Light output. The Epson 750HD is specified to output 3,000 lumens and our test sample measured 2,912 in Dynamic mode. The Epson 750HD's Dynamic mode shares very little in common with the Dynamic mode of other projectors, which tend to be both very green and very low in contrast. The 750HD doesn't lose much of its contrast or color performance in Dynamic mode, making the projector's maximum brightness available for actual use. Still, Dynamic mode isn't the projector's most video-optimized mode by any stretch, so while it is a useful option it is far from the only one.
Living Room mode is next on the list of factory presets. It is also the next brightest mode, at 2130 lumens on our test sample. Living room mode has a subtle blue tint, perhaps in an effort to counteract predominantly yellow ambient light. Whether or not that was the intention, the blue tint is useful for exactly that purpose.
Movie mode, at 2003 lumens, produces the best contrast and color performance of any pre-calibrated mode. The fact that it does so at 2/3 of the projector's maximum output isn't too shabby, either. Movie mode is powerful enough to put up a strong, bright, TV-like image at 60" diagonal in ambient light. It can go much larger with lower ambient. Just keep in mind that a viewing distance of 1.5x the screen with or greater is needed to make sure pixel structure is rendered invisible.

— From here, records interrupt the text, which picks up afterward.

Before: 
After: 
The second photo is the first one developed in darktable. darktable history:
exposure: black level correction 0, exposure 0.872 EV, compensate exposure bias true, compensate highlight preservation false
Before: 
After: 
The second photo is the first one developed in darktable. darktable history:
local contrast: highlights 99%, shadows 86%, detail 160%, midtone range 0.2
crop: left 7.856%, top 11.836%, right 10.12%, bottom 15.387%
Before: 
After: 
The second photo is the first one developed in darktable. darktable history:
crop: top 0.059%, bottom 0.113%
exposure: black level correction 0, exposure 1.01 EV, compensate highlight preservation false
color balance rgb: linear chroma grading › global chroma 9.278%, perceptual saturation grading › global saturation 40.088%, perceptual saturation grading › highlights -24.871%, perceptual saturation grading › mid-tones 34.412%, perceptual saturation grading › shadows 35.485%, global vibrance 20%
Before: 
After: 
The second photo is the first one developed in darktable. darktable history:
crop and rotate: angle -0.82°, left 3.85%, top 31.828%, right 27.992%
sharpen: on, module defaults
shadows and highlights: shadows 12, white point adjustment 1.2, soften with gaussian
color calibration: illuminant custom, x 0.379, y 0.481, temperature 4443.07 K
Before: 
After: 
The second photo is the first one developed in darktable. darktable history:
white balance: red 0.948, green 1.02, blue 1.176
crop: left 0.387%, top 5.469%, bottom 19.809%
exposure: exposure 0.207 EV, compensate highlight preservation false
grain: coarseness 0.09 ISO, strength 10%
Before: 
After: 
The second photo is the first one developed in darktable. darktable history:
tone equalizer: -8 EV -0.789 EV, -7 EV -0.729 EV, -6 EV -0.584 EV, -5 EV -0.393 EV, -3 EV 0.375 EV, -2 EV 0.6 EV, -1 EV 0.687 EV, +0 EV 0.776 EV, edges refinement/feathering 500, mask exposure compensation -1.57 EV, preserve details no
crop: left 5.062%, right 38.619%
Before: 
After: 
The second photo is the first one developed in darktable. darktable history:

Since all of these image modes output some serious brightness, many folks will find it helpful to switch into Eco lamp mode. Eco mode reduces brightness in any mode by 22%, which can bring brightness down to a more reasonable level when ambient light is less prevalent.
Contrast. The 750HD does not produce the same inky black levels found on Epson home theater projectors, because in ambient light black levels are compromised anyway. The projector does have an auto iris, which can deepen black levels when ambient light is not a concern. The iris works quickly, though its action can sometimes be seen if you watch closely and it makes a faint clicking noise during operation. It is also easy to disable if you decide you don't like it. All in all, black level on the 750HD is competitive with other home video projectors, but not exceptional in its own right.
Shadow detail is excellent, with good reproduction of deep shadows. Our test sample did not show any evidence of highlights blowing out or shadows being crushed at the default settings. If you are looking for a punchier image, you can boost gamma by a notch or two, which will give the picture a little bit more "oomph." However, this is in no way required.
Color. Color is perhaps the 750HD's best feature. The projector's three main factory presets -- Dynamic, Living Room, and Movie -- are all reasonably close to 6500K, and none is wildly off-base. Dynamic's aggressive brightness makes up for its slight green cast, which is not nearly as severe as that found on many other projectors. Living Room's slight cooler tint and ~7000K color temperature is useful when dealing with ambient light, which tends towards the warm end of the spectrum. And Movie mode is close enough to 6500K that we have no compunctions about using it as is. Saturation in all modes is quite good, and the image is well-balanced thanks to the 750HD's excellent color brightness. If you do want to make adjustments, though, you'll find that the 750HD's white balance controls offer only a single axis of adjustment and there is no color management system at all.
Sharpness and clarity. The clarity of detail when watching native-resolution content is excellent. The 750HD can display both 720p and WXGA material natively, and content in these formats is razor-sharp and crystal clear. However, most people buying the 750HD are likely going to feed it some form of high-definition video. When watching 1080p material, there's a noticeable loss of fine detail when compared to a native 1080p projector. This normally would not be an issue -- after all, the 750HD is intended to be a large format TV replacement and general entertainment machine, not a home theater powerhouse. However, its $799 price tag puts it within spitting distance of this year's entry-level 1080p projectors, so the comparison is appropriate.
Input lag. On balance, 3D projectors tend to be slower than their non-3D brethren when it comes to input lag, and the 750HD is no exception. We measured roughly 50ms, or three frames, of delay in the projector's main modes (Dynamic, Living Room, Movie). Game mode, as the name might imply, is slightly faster at 40ms (2.5 frames). While this is not terrible performance by any measure, it is slower than Epson's Home Cinema 8350, which measured 16ms in our tests.